Sendbrief vom Dolmetschen

Der Kurfürst von Sachsen konnte sich seine Opposition gegen den erst 21 Jahre alten Kaiser Karl V. und die Kirche leisten, denn er war ein mächtiger Landesherr, dessen Hof in Wittenberg, Torgau und an anderen Orten zu den prächtigsten im Römisch-deutschen Reich zählte. Friedrichs III. Geldquellen waren unermesslich, denn das Erzgebirge lieferte ihm tonnenweise Silber für Prägung von Klappmützentalern, Schreckenberger Groschen und anderen Geldstücken. Solch einem Fürsten schienen alle Wege offen, selbst der auf den Kaiserthron, der nach dem Tod Maximilians I. 1519 vakant war.

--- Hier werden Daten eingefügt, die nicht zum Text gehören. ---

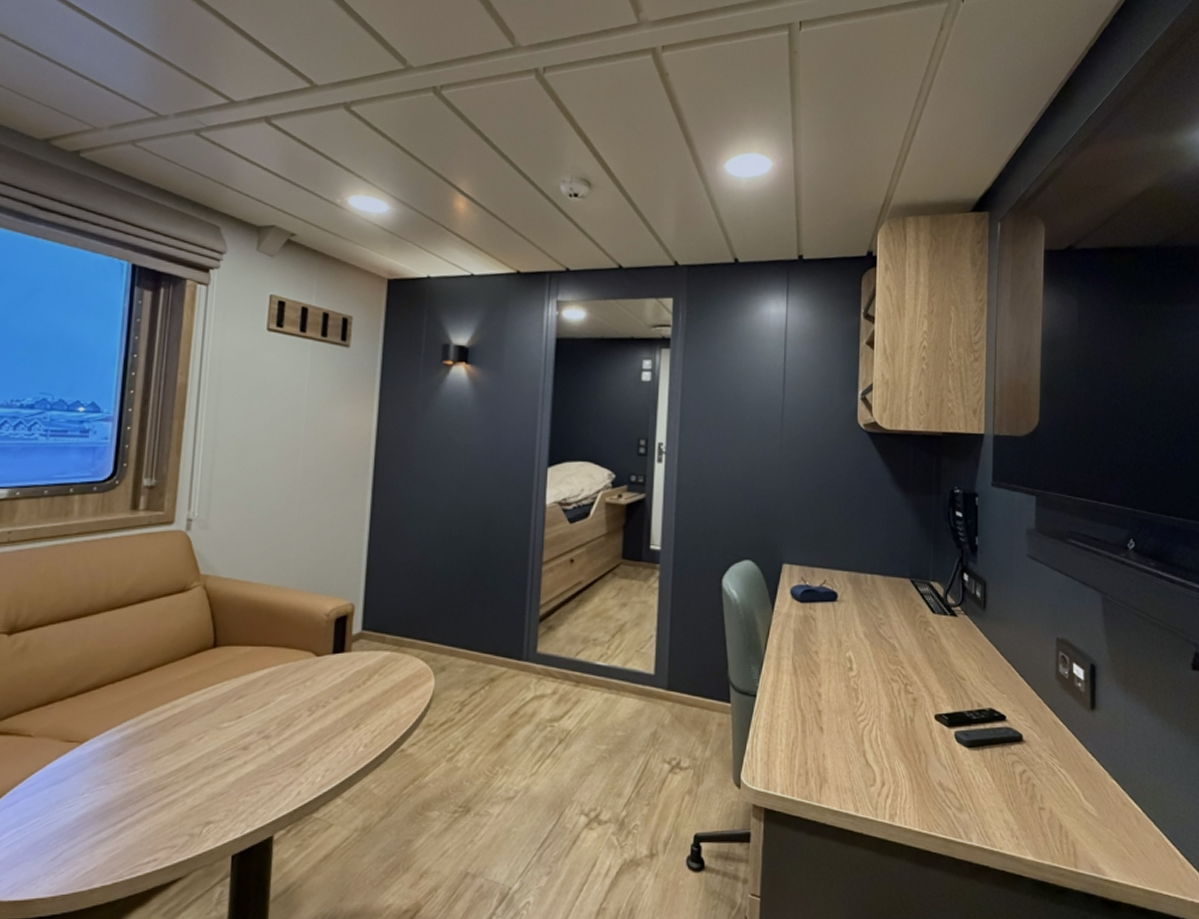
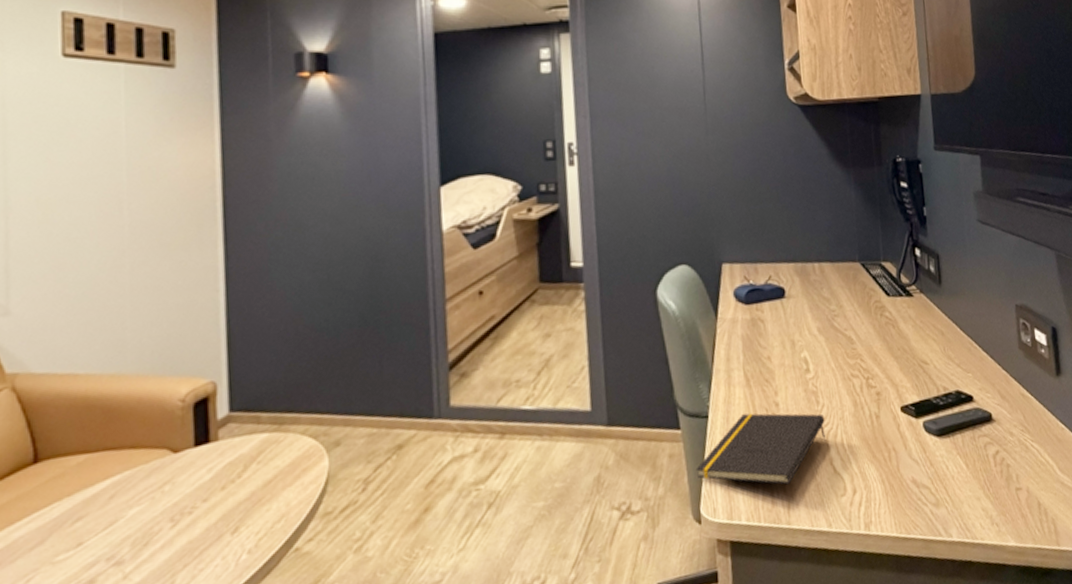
notepad: none [740,699,862,767] -> present [695,413,825,485]

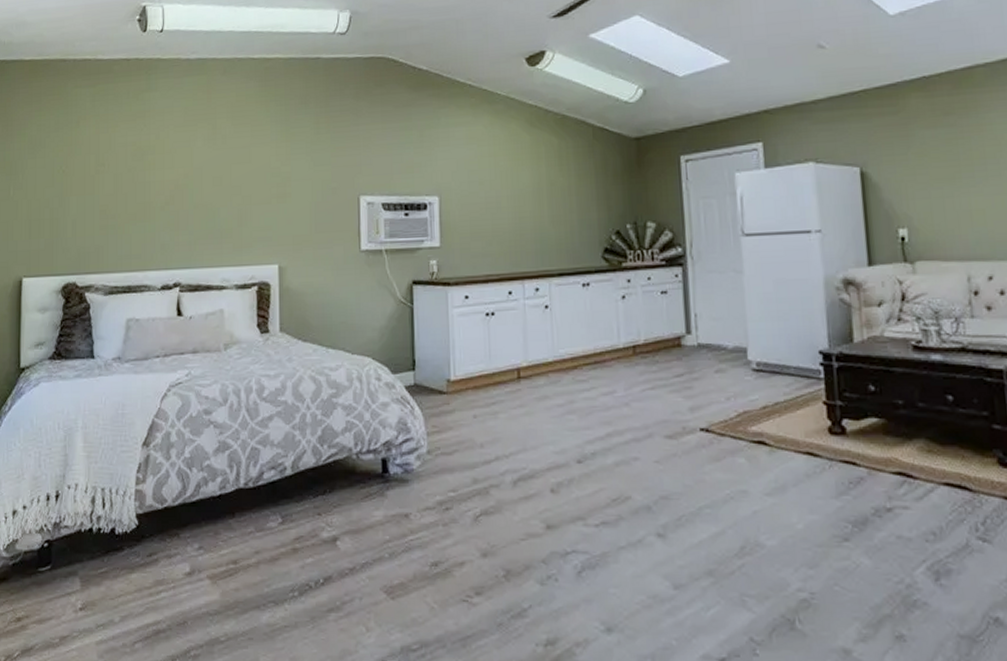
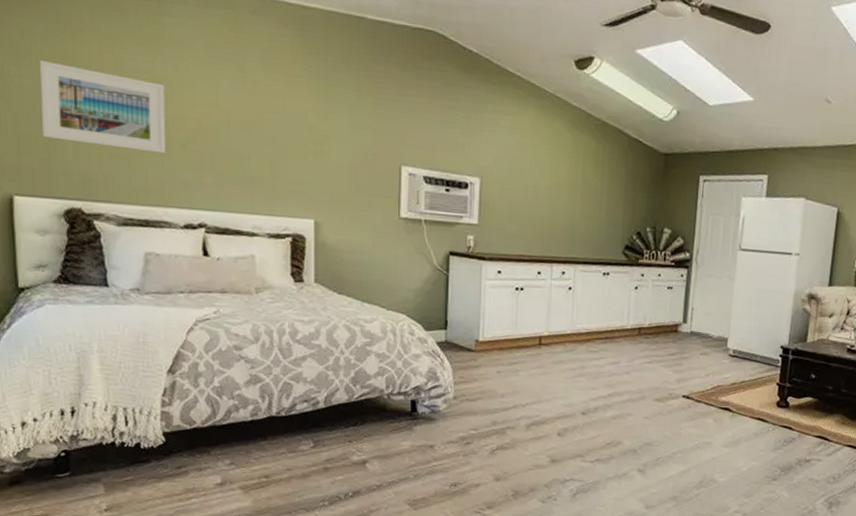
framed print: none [49,150,148,220] -> present [39,60,166,154]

Allerdings wurde nicht er, sondern der junge König Karl I. von Spanien zum neuen Kaiser gewählt.

Nach dem 1530 im Sendbrief vom Dolmetschen formulierten Grundsatz "Man muss dem Volk aufs Maul schauen" mühte sich Luther bei der Bibelübersetzung um eine volkstümliche und verständliche Sprache, die sich an der am Hof zu Wittenberg verwendeten Kanzleisprache orientierte. "Man muss nicht die Buchstaben in der lateinischen Sprache fragen, wie man soll Deutsch reden, sondern man muss die Mutter im Hause, die Kinder auf der Gasse, den gemeinen Mann auf dem Markt drum fragen und denselbigen aufs Maul sehen, wie sie reden, und danach dolmetschen, so verstehen sie es denn und merken, dass man Deutsch mit ihnen redet", riet er seinen Mitmenschen.

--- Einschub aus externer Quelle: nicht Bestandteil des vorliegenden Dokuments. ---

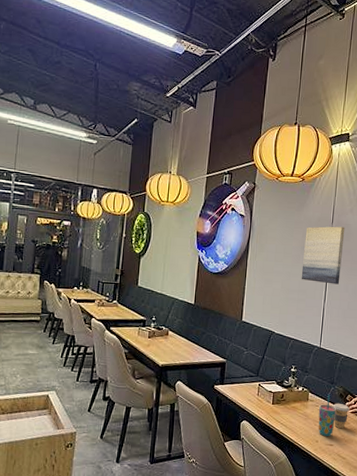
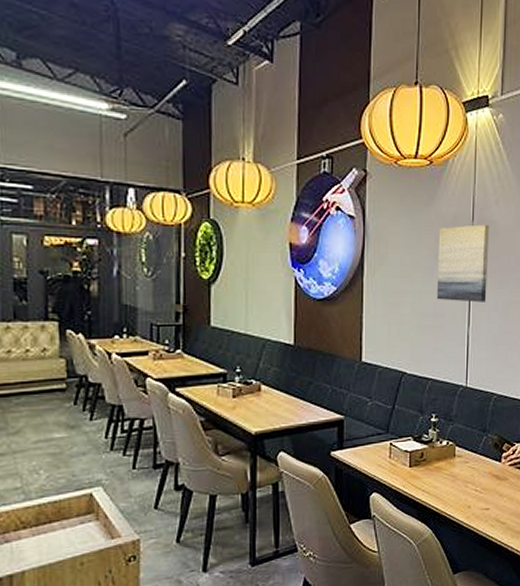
cup: present [318,395,337,437] -> none [469,446,492,500]
coffee cup: present [333,403,350,428] -> none [487,455,507,487]

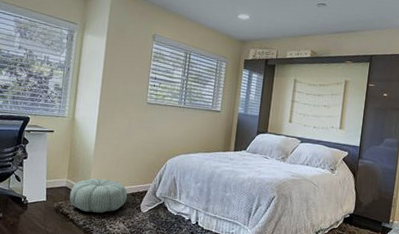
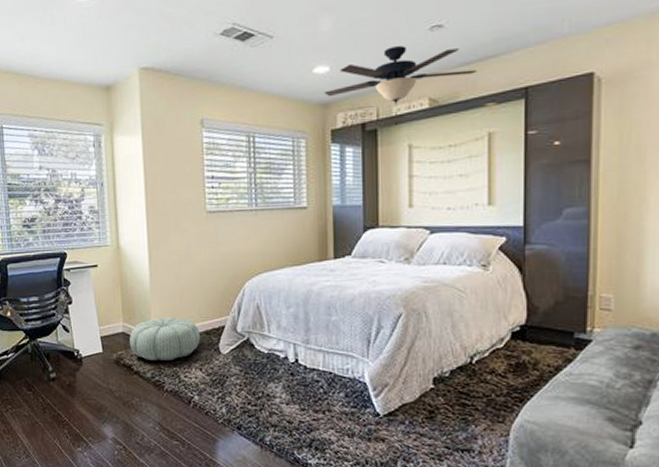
ceiling fan: none [243,11,343,65] -> present [323,46,477,126]

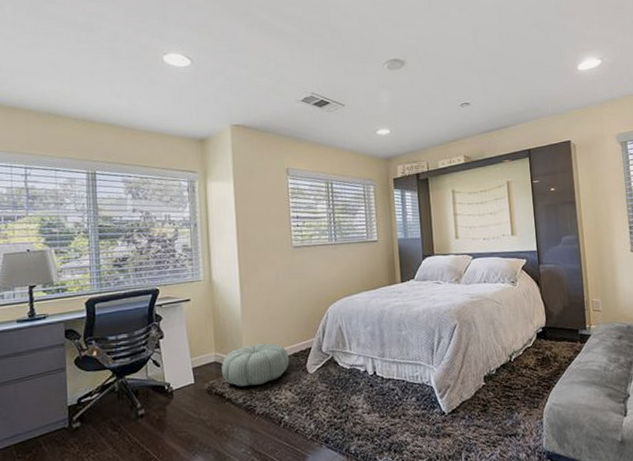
ceiling fan: present [323,46,477,126] -> none [386,117,495,176]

Wortschöpfungen und Sprachbilder

Auf Martin Luther gehen wunderbare, originelle und oft witzige Wortschöpfungen und Sprachbilder zurück. Bei vielen weiß man kaum noch, dass sie vor einem halben Jahrtausend aus Wittenberg in die Welt gingen. Zu nennen wären Bluthund, Dicke Bretter bohren, Dorn im Auge, Ebenbild, Ein Herz und eine Seele, Feuereifer, Feuertaufe, Gewissensbisse, Gift und Galle, Herzenslust, Hochmut kommt vor dem Fall, Judaslohn, Lästermaul, Lockvogel, Lückenbüßer, Machtwort, Machtwort, Morgenland, Nächstenliebe, Schandfleck, Sündenbock und viele andere. Lang ist die Liste der Sprüche, die ebenfalls auf ihn zurück gehen, so etwa "Ein Geiziger kann nichts nützlicheres und besseres tun, als wenn er stirbt", "Die Lüge ist wie ein Schneeball: Je länger man ihn wälzt, desto größer wird er", "Ein Schluck Wasser oder Bier vertreibt den Durst, ein Stück Brot den Hunger, Christus vertreibt den Tod", "Landstraße ist sicher, Holzweg ist gefährlich", "Gottes Wort führet zum Leben, aber Eigendünkel zum Tode" und "Von Arbeit stirbt kein Mensch. Aber von Ledig- und Müßiggehen kommen die Leute um Leib und Leben, denn der Mensch ist zur Arbeit geboren wie der Vogel zum Fliegen." Daneben hinterließ Luther auch Deftiges wie "Aus einem verzagten Arsch kommt kein fröhlicher Furz", "Warum rülpset und furzet ihr nicht? Hat es euch nicht geschmecket?", "Der Wein ist stark, der König stärker, die Weiber noch stärker, aber die Wahrheit am allerstärksten" und "Wer nicht liebt Weib, Wein und Gesang, der bleibt ein Narr sein Leben lang". Die Zitate zeigen, dass Luther ein alles andere als abgehobener, im Elfenbeinturm tätiger Gelehrter war, sondern ein Mann des Volkes, der mit beiden Beinen auf dem Boden der Wirklichkeit steht und wusste, wie man sich verständlich macht.